:: DATA FOR PROCESSING ::
Start

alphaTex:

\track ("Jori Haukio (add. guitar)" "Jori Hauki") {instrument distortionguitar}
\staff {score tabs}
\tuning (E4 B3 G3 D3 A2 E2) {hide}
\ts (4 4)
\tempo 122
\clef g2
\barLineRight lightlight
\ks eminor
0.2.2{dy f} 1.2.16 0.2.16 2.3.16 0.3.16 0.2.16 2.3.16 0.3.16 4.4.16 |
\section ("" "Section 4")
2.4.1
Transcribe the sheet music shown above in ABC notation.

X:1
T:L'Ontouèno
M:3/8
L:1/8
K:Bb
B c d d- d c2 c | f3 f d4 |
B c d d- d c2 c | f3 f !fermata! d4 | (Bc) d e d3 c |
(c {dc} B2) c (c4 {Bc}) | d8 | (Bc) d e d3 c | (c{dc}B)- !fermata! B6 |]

End
Start

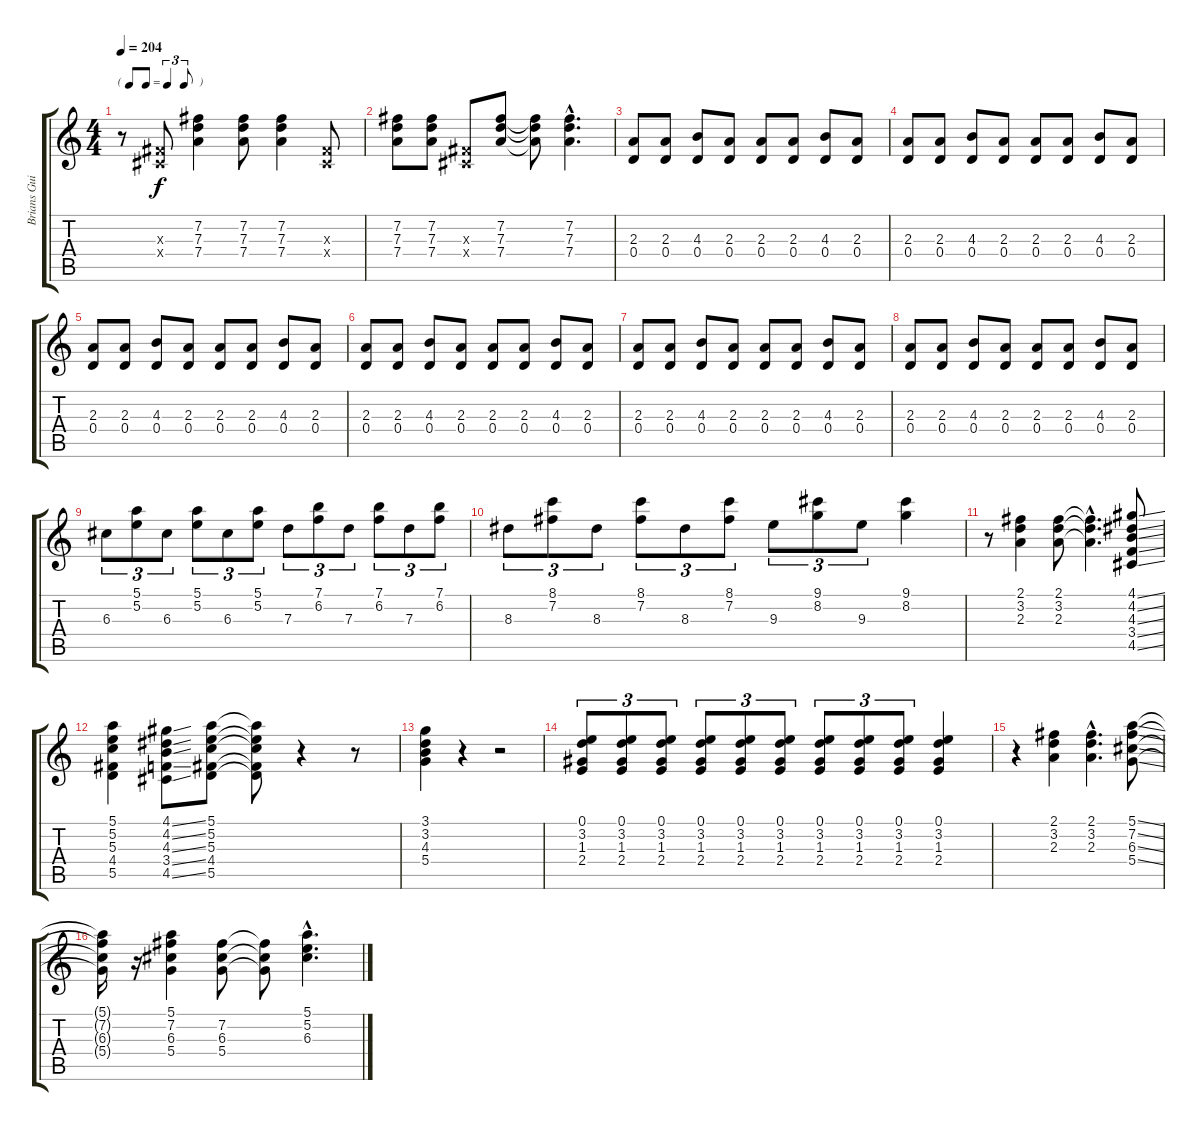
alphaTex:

End
Start

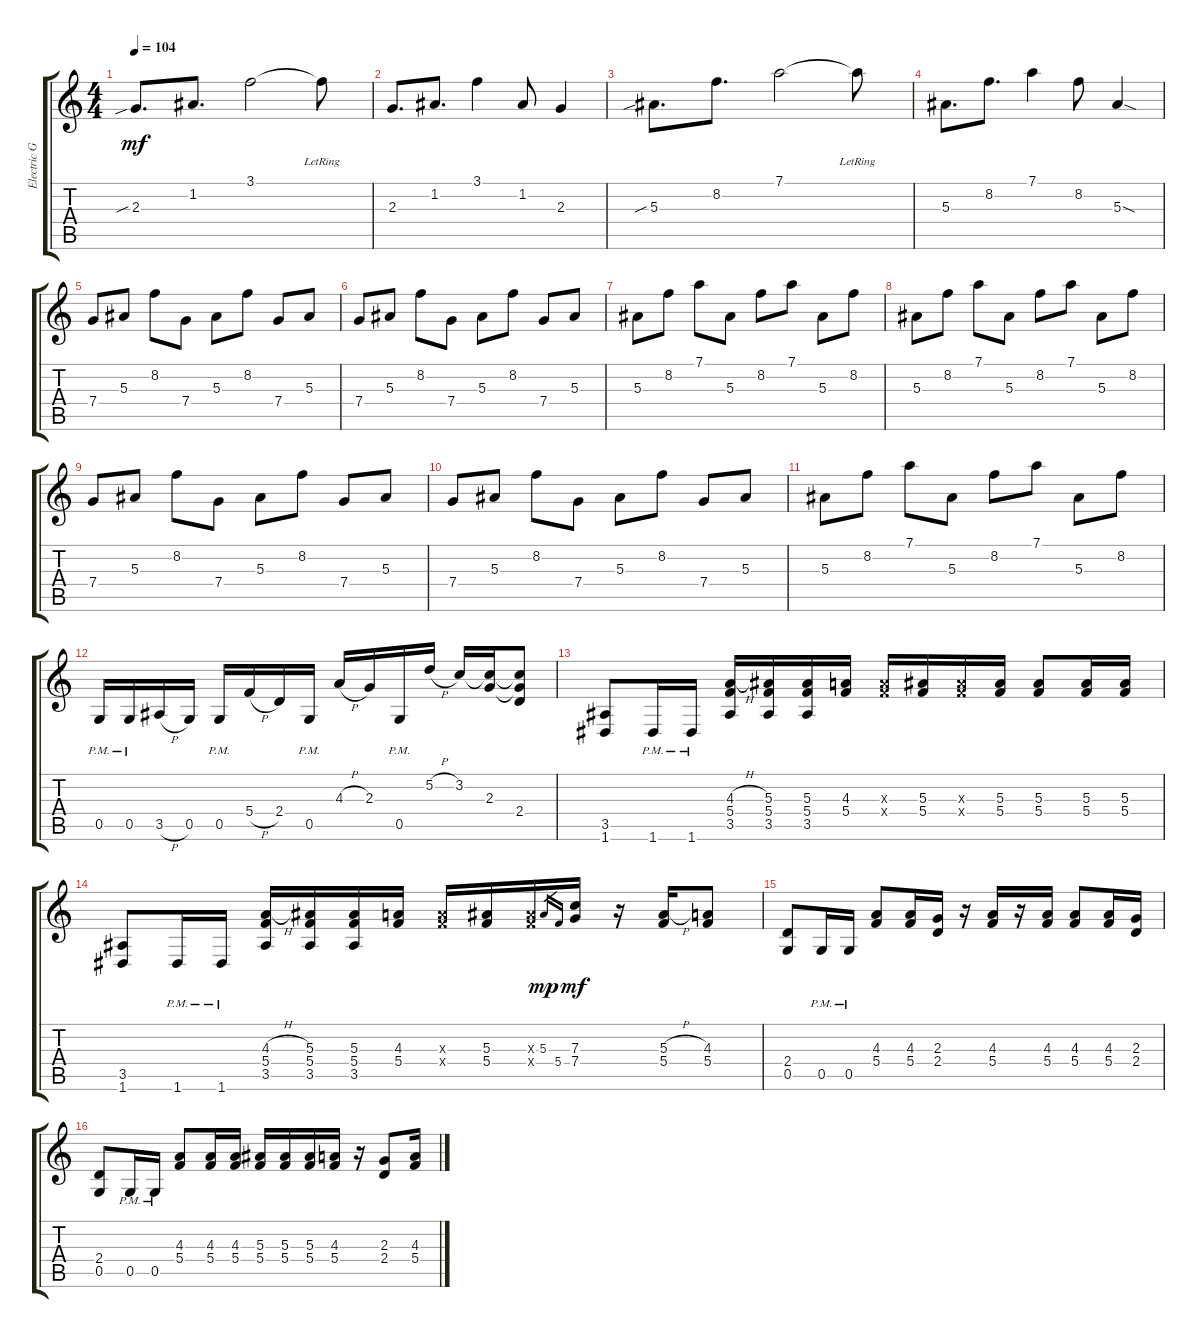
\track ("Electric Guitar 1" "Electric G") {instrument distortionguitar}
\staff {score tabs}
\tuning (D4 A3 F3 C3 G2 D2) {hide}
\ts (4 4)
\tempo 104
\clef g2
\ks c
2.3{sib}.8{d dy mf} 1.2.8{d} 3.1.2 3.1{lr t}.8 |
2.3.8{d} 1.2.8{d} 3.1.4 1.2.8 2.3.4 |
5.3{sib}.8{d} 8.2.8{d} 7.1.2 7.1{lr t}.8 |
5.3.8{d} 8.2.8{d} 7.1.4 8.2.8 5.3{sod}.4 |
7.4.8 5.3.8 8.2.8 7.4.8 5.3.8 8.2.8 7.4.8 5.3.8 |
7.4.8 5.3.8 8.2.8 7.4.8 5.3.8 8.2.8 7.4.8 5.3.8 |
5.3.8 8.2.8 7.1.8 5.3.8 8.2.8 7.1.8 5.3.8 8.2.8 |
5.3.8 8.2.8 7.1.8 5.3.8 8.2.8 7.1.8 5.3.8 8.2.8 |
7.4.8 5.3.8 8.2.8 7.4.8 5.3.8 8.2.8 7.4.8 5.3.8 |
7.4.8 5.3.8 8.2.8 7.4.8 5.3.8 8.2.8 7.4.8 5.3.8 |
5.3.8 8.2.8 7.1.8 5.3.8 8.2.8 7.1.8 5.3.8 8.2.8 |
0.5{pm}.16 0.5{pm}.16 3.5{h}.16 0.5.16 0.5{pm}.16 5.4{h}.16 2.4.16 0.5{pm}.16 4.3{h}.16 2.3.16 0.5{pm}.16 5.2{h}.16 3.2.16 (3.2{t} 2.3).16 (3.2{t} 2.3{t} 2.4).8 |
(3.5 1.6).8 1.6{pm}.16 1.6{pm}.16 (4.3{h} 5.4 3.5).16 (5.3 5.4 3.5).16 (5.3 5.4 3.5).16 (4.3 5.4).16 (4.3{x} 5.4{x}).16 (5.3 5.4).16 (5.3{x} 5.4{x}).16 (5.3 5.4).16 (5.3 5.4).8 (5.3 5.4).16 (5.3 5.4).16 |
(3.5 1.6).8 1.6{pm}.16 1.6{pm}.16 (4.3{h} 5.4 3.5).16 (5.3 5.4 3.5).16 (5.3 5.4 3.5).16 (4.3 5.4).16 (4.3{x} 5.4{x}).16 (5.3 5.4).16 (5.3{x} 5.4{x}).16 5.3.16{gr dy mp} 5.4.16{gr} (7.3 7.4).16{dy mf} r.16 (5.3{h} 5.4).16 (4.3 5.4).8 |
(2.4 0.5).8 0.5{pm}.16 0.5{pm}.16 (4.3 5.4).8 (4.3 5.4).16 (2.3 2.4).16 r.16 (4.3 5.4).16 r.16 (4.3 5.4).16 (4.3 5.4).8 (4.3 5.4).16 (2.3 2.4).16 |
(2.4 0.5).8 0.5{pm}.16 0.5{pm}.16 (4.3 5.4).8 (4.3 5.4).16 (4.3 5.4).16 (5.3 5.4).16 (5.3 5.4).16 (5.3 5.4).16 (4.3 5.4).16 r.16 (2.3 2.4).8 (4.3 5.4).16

End

:: WHAT NEEDS TO BE DONE ::
Find each line in the records above that contains the word "hide", and copy those lines in full.

:: TASK ANSWER ::
\tuning (E4 B3 G3 D3 A2 E2) {hide}
\tuning (D4 A3 F3 C3 G2 D2) {hide}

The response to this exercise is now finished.